• **Assignment**
Reproduce the records word for word from their start through the line that contains "- Coordinates team changes", including that line, and leave out the pictures.

• **Records supplied**

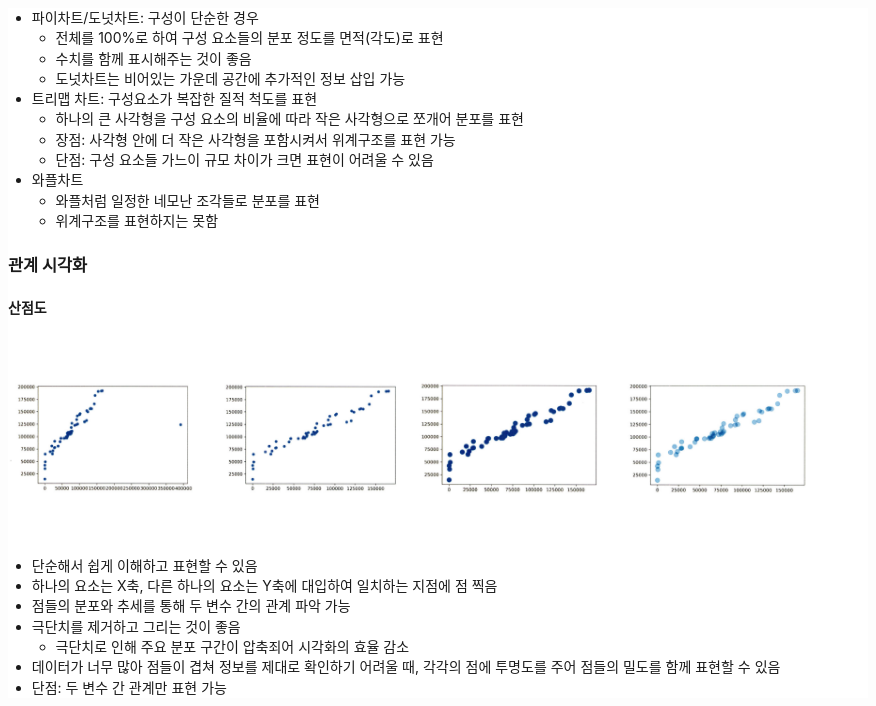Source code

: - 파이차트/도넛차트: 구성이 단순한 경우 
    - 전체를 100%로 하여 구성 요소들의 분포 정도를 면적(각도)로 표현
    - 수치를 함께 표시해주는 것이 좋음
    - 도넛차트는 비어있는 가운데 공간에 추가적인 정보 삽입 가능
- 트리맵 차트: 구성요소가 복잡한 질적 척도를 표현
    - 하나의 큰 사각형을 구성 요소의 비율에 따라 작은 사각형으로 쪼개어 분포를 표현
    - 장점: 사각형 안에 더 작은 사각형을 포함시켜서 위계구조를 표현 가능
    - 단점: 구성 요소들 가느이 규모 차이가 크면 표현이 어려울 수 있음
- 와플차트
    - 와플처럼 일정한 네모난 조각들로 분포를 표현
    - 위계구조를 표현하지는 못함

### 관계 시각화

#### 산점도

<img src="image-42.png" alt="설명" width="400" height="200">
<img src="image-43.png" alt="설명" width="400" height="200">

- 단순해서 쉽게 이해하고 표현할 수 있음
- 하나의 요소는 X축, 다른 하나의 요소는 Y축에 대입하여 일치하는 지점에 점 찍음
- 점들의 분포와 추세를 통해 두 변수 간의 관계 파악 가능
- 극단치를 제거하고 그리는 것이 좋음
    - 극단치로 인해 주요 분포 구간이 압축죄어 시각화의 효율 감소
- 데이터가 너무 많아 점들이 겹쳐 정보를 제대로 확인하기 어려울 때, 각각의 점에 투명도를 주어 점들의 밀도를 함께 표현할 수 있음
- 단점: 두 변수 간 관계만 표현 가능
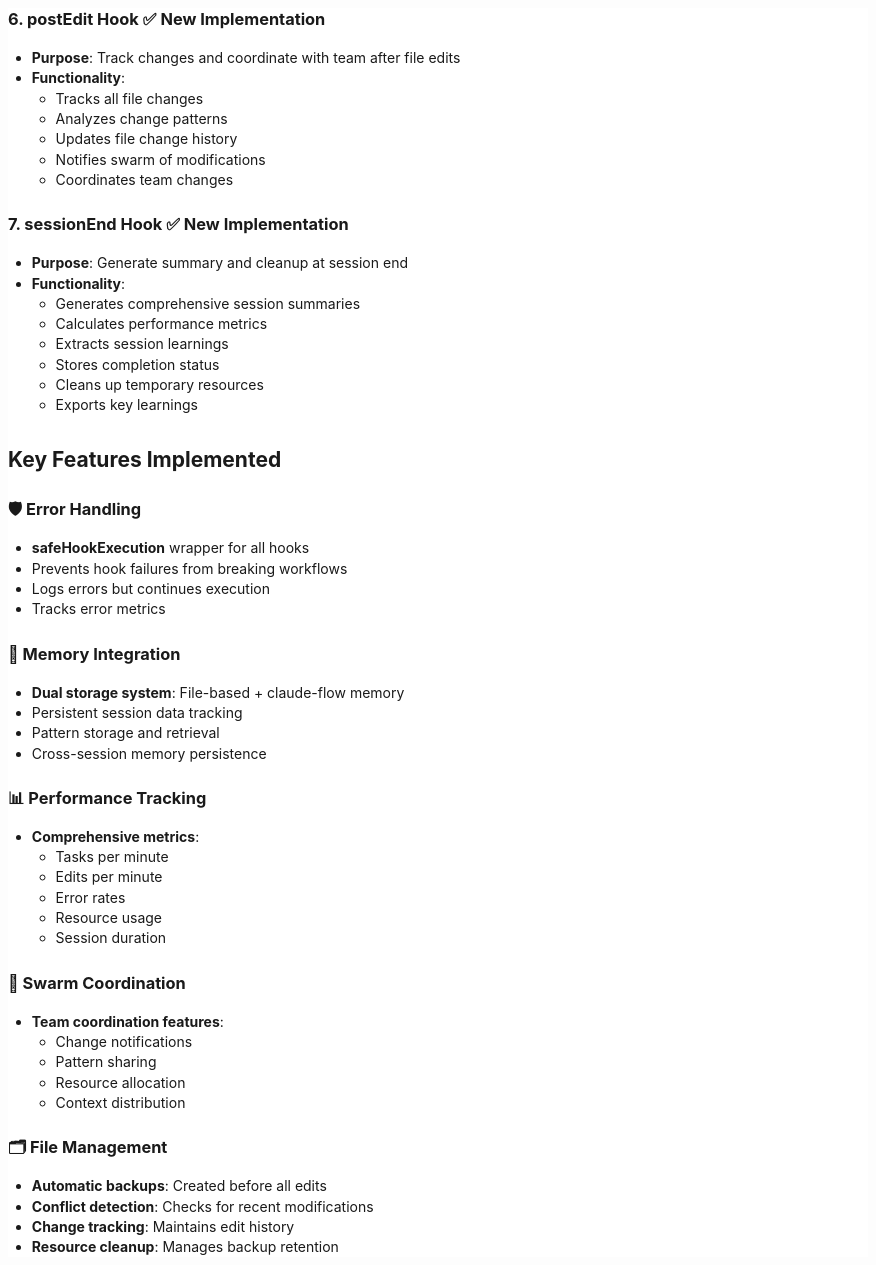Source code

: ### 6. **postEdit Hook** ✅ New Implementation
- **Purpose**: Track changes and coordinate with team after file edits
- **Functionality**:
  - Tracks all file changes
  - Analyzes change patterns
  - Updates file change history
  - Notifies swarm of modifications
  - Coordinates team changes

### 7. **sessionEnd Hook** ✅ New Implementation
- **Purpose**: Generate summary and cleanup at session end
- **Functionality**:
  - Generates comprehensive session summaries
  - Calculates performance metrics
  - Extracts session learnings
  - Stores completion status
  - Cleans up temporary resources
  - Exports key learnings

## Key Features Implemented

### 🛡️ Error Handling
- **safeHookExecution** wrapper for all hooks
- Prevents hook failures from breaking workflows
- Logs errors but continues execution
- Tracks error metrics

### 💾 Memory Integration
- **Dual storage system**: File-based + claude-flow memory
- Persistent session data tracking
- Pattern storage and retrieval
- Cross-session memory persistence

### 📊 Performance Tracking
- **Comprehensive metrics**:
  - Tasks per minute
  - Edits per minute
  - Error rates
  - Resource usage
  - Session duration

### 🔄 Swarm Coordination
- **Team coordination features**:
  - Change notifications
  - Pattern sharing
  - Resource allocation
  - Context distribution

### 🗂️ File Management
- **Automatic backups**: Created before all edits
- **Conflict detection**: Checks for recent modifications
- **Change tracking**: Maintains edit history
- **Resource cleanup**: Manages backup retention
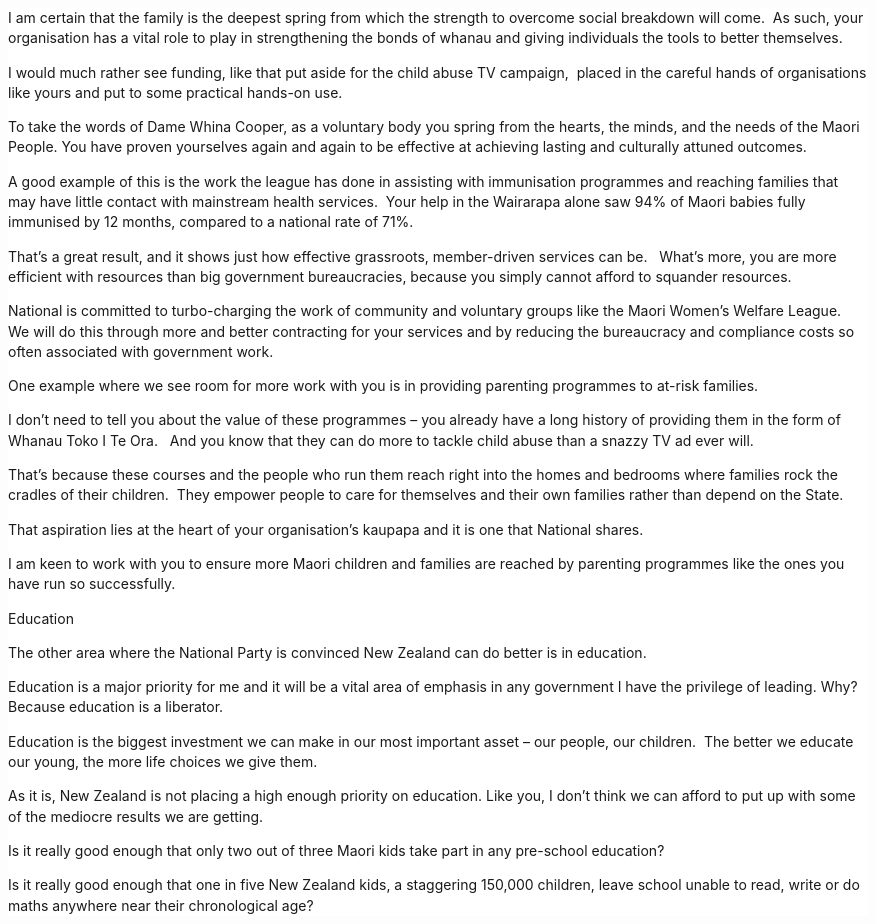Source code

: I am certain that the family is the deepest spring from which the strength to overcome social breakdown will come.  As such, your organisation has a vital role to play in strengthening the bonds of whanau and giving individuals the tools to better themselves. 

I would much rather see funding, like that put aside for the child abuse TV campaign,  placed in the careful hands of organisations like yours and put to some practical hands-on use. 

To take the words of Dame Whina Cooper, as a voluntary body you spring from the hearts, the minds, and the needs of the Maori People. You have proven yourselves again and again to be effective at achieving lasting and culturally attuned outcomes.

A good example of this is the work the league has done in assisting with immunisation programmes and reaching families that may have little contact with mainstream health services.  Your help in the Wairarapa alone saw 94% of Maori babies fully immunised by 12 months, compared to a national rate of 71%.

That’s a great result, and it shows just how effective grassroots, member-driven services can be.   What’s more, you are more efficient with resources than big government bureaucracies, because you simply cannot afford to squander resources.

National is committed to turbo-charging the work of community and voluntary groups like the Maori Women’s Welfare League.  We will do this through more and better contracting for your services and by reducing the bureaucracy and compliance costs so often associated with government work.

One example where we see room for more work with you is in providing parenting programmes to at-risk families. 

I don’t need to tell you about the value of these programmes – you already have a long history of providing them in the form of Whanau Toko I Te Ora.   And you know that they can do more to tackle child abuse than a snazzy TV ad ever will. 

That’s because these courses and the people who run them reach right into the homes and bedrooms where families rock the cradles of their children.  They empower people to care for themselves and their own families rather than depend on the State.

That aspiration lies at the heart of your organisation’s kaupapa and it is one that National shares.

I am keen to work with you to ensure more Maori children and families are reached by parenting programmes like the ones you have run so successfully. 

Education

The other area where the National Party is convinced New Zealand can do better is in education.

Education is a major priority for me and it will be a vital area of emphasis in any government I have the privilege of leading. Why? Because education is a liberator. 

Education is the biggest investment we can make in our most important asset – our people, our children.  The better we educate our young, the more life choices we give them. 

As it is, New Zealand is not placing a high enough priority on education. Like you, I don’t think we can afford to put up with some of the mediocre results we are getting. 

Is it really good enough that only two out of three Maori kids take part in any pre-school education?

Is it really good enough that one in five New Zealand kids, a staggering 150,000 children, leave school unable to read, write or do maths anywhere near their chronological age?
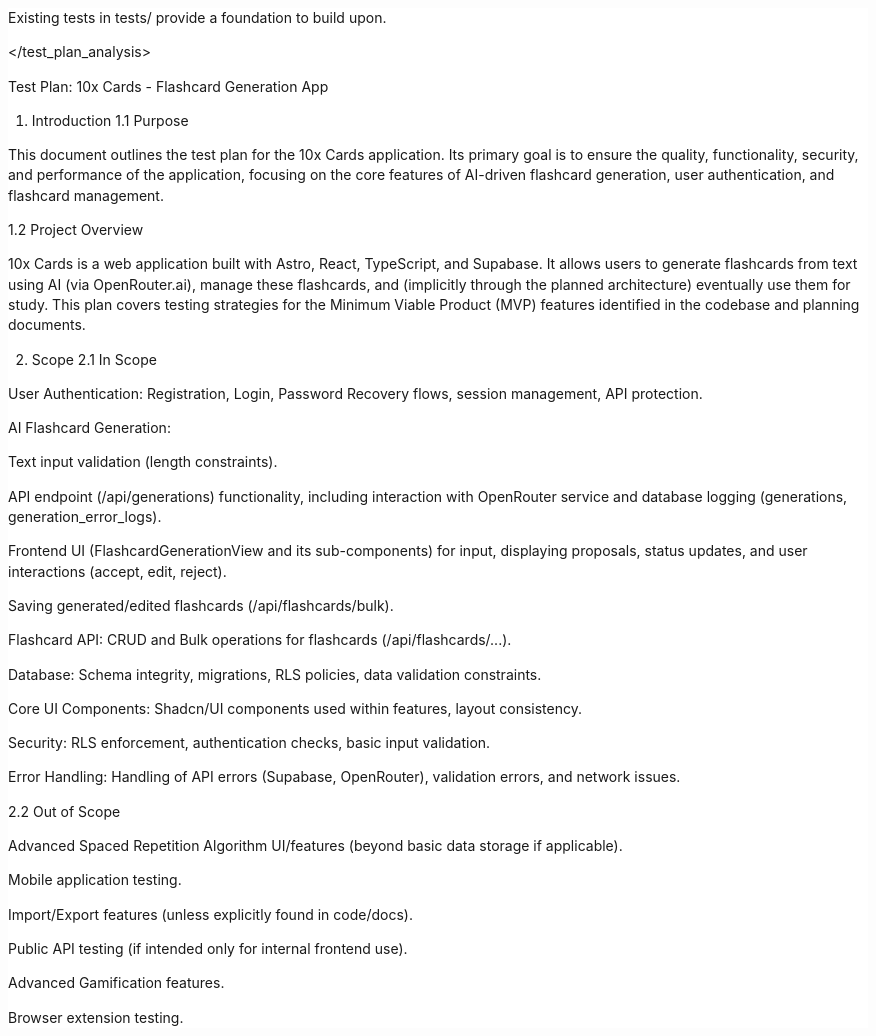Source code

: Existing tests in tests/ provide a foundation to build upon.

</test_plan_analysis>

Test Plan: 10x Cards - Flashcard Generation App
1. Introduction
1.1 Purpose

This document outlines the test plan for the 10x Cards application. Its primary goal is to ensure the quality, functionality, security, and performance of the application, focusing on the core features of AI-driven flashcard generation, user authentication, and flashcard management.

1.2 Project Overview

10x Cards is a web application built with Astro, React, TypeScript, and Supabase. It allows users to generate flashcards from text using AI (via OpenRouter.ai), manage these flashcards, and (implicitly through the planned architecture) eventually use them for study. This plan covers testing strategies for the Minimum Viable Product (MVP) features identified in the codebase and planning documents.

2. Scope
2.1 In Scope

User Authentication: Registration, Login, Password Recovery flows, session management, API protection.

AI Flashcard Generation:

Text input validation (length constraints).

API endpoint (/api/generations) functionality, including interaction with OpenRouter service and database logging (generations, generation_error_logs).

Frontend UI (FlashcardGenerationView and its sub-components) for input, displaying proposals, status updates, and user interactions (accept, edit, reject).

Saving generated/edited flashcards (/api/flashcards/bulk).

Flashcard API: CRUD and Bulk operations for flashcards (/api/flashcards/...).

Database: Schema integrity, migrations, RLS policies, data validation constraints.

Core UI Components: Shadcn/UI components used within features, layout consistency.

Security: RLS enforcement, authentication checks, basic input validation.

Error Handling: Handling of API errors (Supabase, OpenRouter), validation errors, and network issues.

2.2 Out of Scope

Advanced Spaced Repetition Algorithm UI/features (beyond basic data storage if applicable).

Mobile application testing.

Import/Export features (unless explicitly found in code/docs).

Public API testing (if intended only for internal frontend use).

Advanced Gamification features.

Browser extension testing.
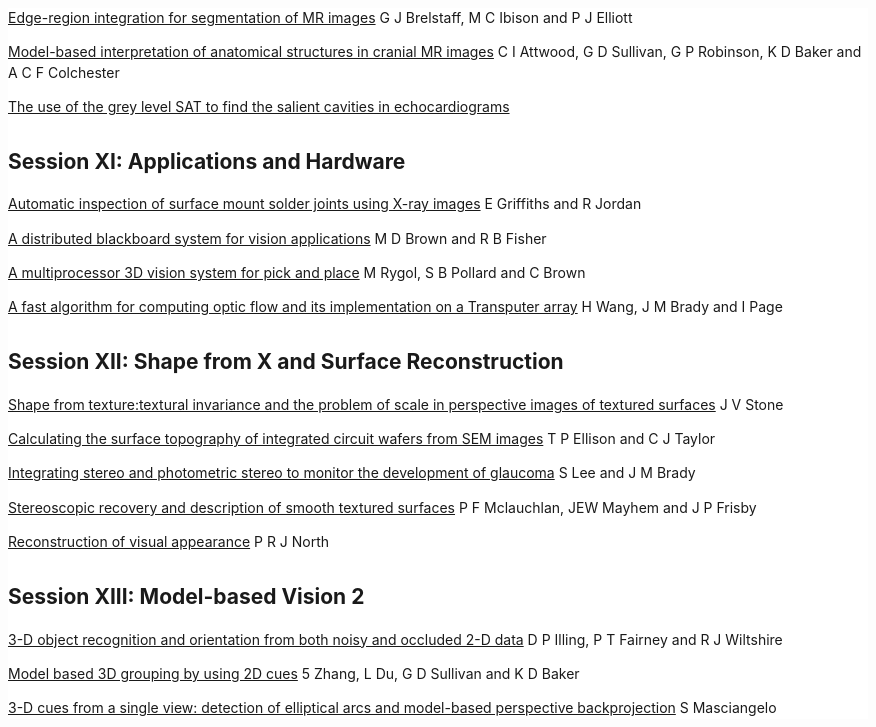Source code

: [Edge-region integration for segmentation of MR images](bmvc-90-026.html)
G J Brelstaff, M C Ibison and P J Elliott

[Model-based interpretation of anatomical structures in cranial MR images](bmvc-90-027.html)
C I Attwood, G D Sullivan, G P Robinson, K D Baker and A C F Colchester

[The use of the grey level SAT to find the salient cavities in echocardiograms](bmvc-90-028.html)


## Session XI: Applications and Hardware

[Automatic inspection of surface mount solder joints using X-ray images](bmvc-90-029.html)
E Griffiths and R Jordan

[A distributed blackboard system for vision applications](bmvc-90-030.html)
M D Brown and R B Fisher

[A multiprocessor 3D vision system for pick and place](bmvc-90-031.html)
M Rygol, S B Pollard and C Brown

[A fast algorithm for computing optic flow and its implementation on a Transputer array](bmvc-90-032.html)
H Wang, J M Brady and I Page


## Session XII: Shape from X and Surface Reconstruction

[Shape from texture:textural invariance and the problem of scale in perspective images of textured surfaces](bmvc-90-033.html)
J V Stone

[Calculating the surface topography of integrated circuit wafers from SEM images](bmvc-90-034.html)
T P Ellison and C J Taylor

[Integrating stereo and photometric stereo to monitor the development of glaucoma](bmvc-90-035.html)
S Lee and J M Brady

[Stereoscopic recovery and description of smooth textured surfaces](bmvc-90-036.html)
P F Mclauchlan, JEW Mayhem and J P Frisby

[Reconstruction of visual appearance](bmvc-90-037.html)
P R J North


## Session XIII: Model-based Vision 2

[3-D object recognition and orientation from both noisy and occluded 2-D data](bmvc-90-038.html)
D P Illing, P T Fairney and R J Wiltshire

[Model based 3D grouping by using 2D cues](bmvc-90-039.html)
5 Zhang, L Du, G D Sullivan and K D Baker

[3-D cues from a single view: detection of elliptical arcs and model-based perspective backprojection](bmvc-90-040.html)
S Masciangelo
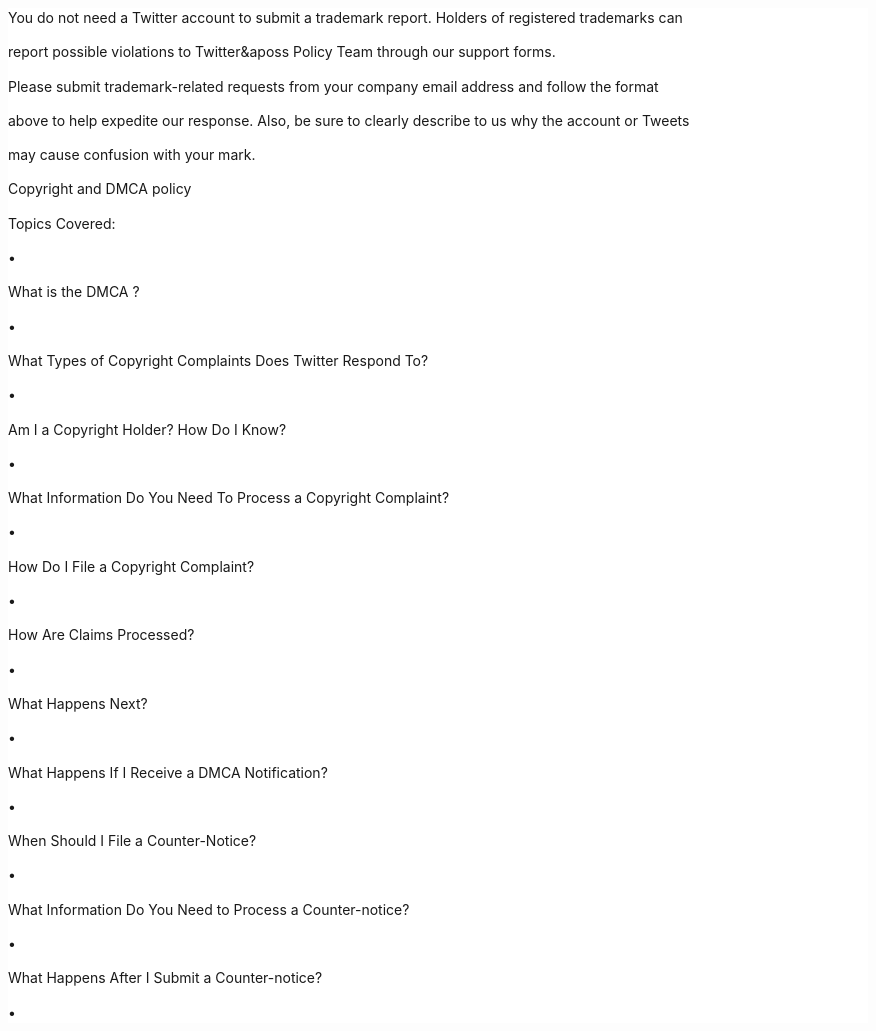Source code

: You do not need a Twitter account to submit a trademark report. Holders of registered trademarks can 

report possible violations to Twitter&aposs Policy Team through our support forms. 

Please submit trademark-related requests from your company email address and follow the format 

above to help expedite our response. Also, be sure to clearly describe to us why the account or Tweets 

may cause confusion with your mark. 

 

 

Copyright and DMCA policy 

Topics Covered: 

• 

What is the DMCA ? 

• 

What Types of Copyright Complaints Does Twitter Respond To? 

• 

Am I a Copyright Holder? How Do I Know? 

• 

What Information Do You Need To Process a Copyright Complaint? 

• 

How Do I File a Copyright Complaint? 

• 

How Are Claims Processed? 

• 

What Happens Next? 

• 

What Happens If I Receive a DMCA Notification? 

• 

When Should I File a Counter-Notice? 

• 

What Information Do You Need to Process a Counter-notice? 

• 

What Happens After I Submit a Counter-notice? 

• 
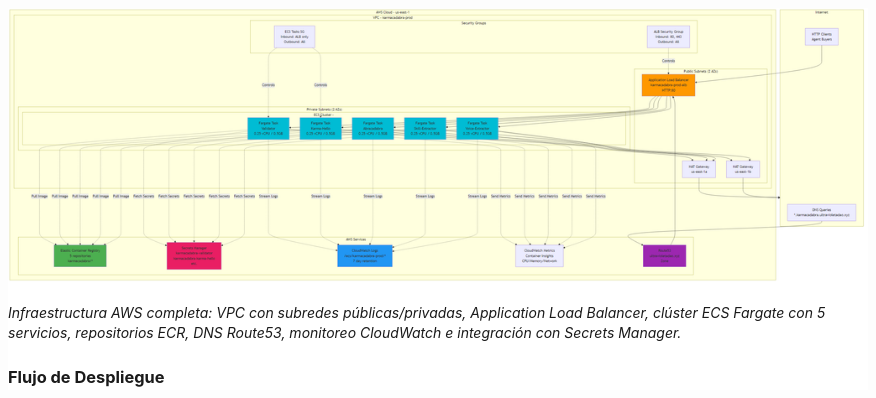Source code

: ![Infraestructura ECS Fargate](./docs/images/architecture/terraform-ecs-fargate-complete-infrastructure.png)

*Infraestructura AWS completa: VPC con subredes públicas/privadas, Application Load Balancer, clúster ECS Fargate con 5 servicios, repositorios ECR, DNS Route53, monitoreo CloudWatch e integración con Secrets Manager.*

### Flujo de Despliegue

• **Solution to the problem**
Source code

: - 파이차트/도넛차트: 구성이 단순한 경우 
    - 전체를 100%로 하여 구성 요소들의 분포 정도를 면적(각도)로 표현
    - 수치를 함께 표시해주는 것이 좋음
    - 도넛차트는 비어있는 가운데 공간에 추가적인 정보 삽입 가능
- 트리맵 차트: 구성요소가 복잡한 질적 척도를 표현
    - 하나의 큰 사각형을 구성 요소의 비율에 따라 작은 사각형으로 쪼개어 분포를 표현
    - 장점: 사각형 안에 더 작은 사각형을 포함시켜서 위계구조를 표현 가능
    - 단점: 구성 요소들 가느이 규모 차이가 크면 표현이 어려울 수 있음
- 와플차트
    - 와플처럼 일정한 네모난 조각들로 분포를 표현
    - 위계구조를 표현하지는 못함

### 관계 시각화

#### 산점도

<img src="image-42.png" alt="설명" width="400" height="200">
<img src="image-43.png" alt="설명" width="400" height="200">

- 단순해서 쉽게 이해하고 표현할 수 있음
- 하나의 요소는 X축, 다른 하나의 요소는 Y축에 대입하여 일치하는 지점에 점 찍음
- 점들의 분포와 추세를 통해 두 변수 간의 관계 파악 가능
- 극단치를 제거하고 그리는 것이 좋음
    - 극단치로 인해 주요 분포 구간이 압축죄어 시각화의 효율 감소
- 데이터가 너무 많아 점들이 겹쳐 정보를 제대로 확인하기 어려울 때, 각각의 점에 투명도를 주어 점들의 밀도를 함께 표현할 수 있음
- 단점: 두 변수 간 관계만 표현 가능
Source code

: ### 6. **postEdit Hook** ✅ New Implementation
- **Purpose**: Track changes and coordinate with team after file edits
- **Functionality**:
  - Tracks all file changes
  - Analyzes change patterns
  - Updates file change history
  - Notifies swarm of modifications
  - Coordinates team changes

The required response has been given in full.